Trois remarques sur ce point

  • La première porte sur les institutions qui accompagneront la zone Euro dans le futur. Il a souvent été question d'un gouvernement économique qui coordonnerait les politiques budgétaires. Il a aussi été question, par la voix d'Angela Merkel, d'obligation d'équilibre des finances publiques avec le cas échéant l'exclusion possible de la zone Euro du pays qui ne respecterait pas cette contrainte. Ces deux formes institutionnelles, coordonnée d'un côté, autonome de l'autre, ne traduisent pas des modes de fonctionnement identiques et spontanément compatibles. Mais vers quelle forme s'oriente l'Europe ? En outre, Angela Merkel a souvent fait référence à la BCE pour avoir un rôle de contrôle. Quel serait alors l'activité de la Commission Européenne ? En d'autres termes, les institutions qui ont permis la mise en œuvre de l'euro doivent être renouvelées en profondeur. On ne sait pas cependant, pour l'instant, quelle sera la nouvelle architecture qui se mettra en place. Pour les investisseurs de la zone Euro c'est une source d'incertitude majeure. 
  • L'Europe et le FMI ont signé, le 9 mai, un accord de 750 milliards d'euros pour venir en aide aux pays en difficulté. On ne dispose pas du mode de distribution de ces fonds mais on peut imaginer que l'attribution s'opèrera en fonction de critères qui ressembleront au respect de critère proches du pacte de stabilité ou d'éléments similaires. Il est implicitement fait l'hypothèse que cela sera suffisant. Mais existe-t-il un plan B au cas ou celui-ci ne soit pas efficace ou si un pays faisait faillite ? Ce plan gigantesque s'inscrit dans une dynamique de prévention des déséquilibres mais si un pays fait défaut, ces moyens peuvent ils être utilisés ou faut il faire un nouveau plan ? Là aussi les incertitudes sont grandes.
  • Chaque gouvernement dans la gestion de ses finances publiques devra mettre en place des stratégies de rééquilibrage budgétaire. Celui qui ne le fera pas, perdra en crédibilité ce qui s'observera sur la prime de risque qui lui est associé sur les taux d'intérêt. Chaque pays devra faire preuve d'une certaine originalité dans la mise en œuvre de sa consolidation budgétaire et l'on peut s'attendre à ce que les investisseurs deviennent plus exigeants sur les stratégies et les mesures prises pour les respecter. Ce serait nouveau en Europe mais absolument nécessaire en raison de l'hétérogénéité qui existe entre les différents Etats de la zone Euro puisqu'il n'existe pas une souche de dette commune. Cette absence est une vraie différence avec la situation américaine où la dette publique est homogène. Il n'y a pas de défiance au sein de cette dette, contrairement à ce que l'on observe en Europe. En d'autres termes, la précision des stratégies pourrait conditionner les profils de taux d'intérêt pour chacun des pays via une prime de risque.
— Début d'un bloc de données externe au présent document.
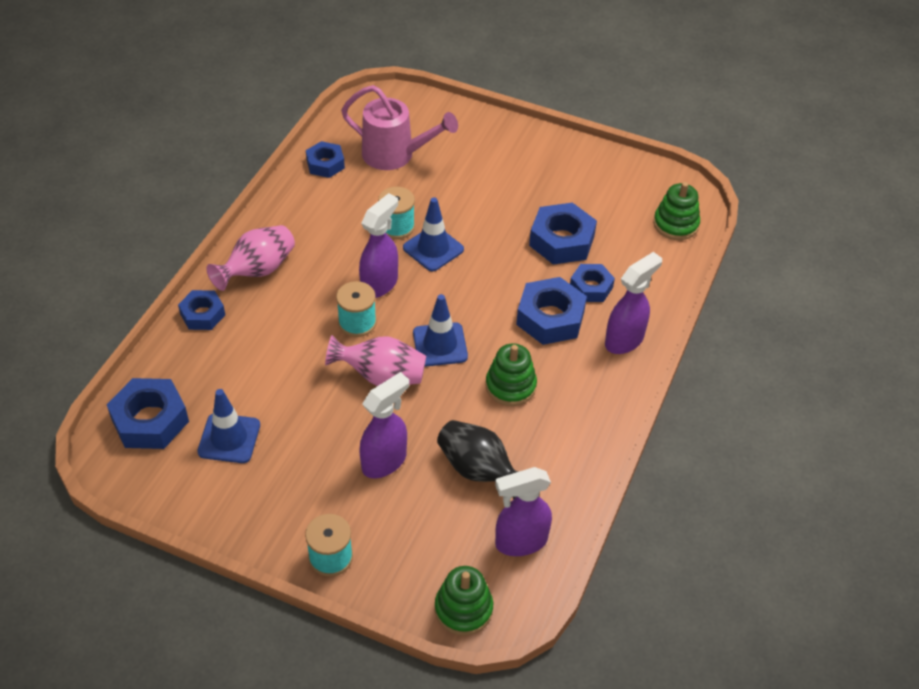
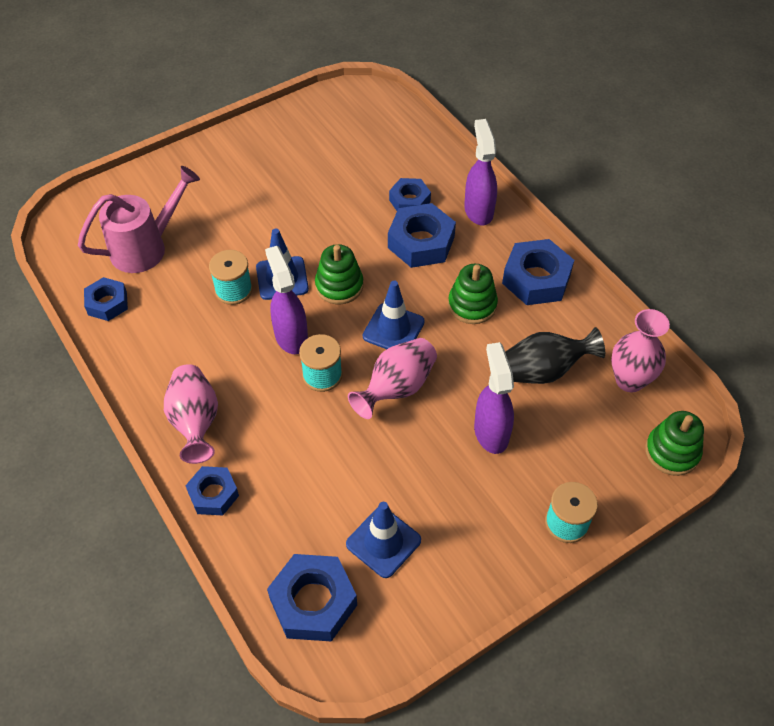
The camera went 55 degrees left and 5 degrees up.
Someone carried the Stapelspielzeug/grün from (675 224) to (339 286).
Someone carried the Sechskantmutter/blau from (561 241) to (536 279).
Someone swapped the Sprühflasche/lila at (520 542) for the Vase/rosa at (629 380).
La situation européenne est complexe. L'embellie cyclique, qui pourrait être accentuée si l'euro continuait de baisser pour que l'Europe s'inscrive davantage dans la dynamique globale, n'est pas suffisante pour rassurer les investisseurs. Les déséquilibres de finances publiques reflétant la mutualisation de la crise de 2008-2009 pénalisent l'avenir immédiat puisqu'une stabilisation de ces finances publiques est nécessaire. Dans le même temps, des incertitudes sur les institutions à mettre en place empêchent de se projeter spontanément dans le futur de l'euro.

Au-delà des ajustements économiques, des choix politiques forts doivent être faits pour que la zone euro continue de fonctionner et sorte renforcer de cette crise profonde et violente.